Your assignment ->
From the entries below, write out exactly the lines between the line holding "Горящие туры в Италию" and the line holding "futurista para convertirse en una herramienta", inclusive, excluding any pictures.

Records for the exercise ->
------------------------------------------------------------------------
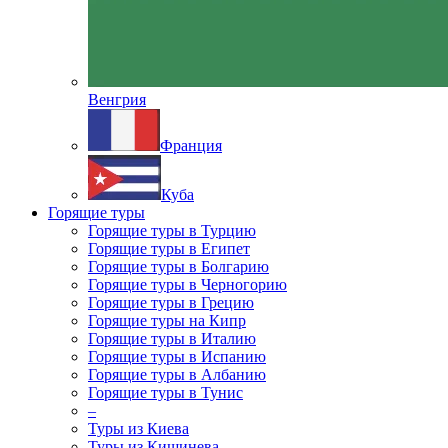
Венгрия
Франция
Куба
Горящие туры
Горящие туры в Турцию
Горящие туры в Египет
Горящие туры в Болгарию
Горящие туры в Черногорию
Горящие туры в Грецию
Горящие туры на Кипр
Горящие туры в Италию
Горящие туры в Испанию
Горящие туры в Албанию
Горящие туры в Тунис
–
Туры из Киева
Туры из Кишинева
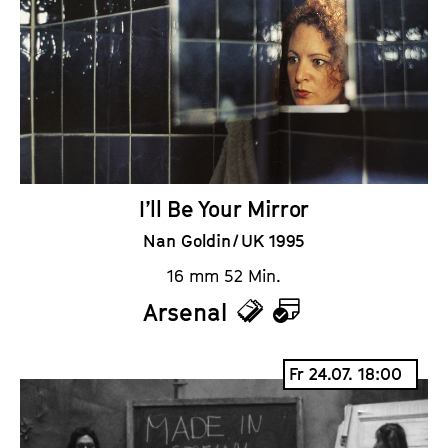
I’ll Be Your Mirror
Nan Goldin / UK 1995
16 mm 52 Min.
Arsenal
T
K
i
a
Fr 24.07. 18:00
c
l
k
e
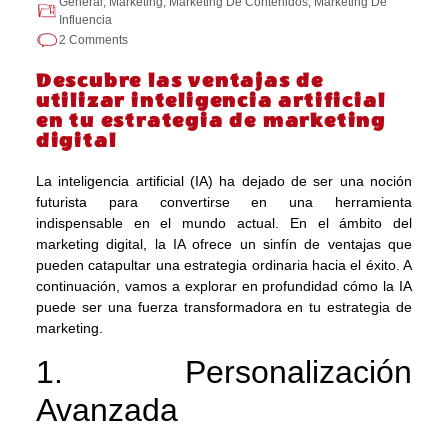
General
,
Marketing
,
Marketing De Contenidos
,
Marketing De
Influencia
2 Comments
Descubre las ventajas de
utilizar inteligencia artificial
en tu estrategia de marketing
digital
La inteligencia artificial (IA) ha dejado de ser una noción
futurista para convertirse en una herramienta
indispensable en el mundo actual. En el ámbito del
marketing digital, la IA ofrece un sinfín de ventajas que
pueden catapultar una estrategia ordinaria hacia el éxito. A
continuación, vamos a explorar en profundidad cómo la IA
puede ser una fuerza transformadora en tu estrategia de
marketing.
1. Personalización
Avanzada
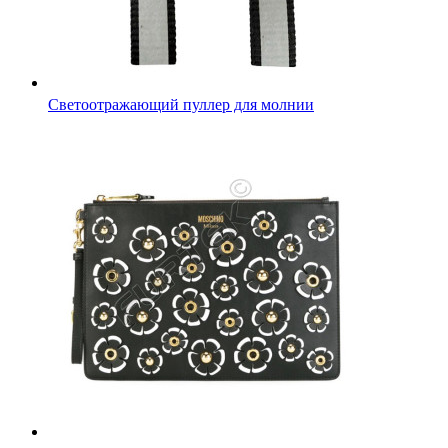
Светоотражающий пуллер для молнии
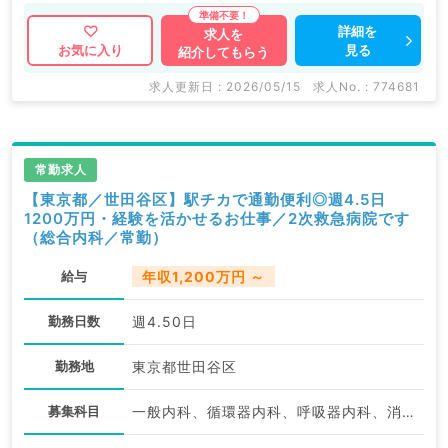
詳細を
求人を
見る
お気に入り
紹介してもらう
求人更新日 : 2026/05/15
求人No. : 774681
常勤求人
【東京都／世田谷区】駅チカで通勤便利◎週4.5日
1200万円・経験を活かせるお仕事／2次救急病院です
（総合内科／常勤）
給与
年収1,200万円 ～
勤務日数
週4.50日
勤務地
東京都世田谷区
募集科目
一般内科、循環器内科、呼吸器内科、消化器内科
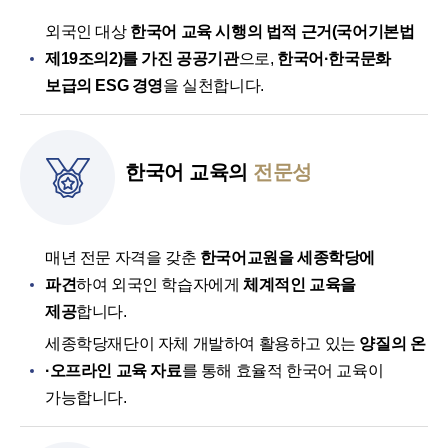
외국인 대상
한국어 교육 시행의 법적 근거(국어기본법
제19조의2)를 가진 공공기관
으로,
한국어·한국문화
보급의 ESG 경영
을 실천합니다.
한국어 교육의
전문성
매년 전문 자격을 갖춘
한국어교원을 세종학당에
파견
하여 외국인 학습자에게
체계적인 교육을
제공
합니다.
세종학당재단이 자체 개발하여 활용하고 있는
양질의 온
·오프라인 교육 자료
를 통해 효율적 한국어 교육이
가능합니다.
------------------------------------------------------------------------
Written answer ->
Горящие туры в Италию
Горящие туры в Испанию
Горящие туры в Албанию
Горящие туры в Тунис
–
Туры из Киева
Туры из Кишинева
I’ll Be Your Mirror
Nan Goldin / UK 1995
16 mm 52 Min.
Arsenal
T
K
i
a
Fr 24.07. 18:00
c
l
k
e
General
,
Marketing
,
Marketing De Contenidos
,
Marketing De
Influencia
2 Comments
Descubre las ventajas de
utilizar inteligencia artificial
en tu estrategia de marketing
digital
La inteligencia artificial (IA) ha dejado de ser una noción
futurista para convertirse en una herramienta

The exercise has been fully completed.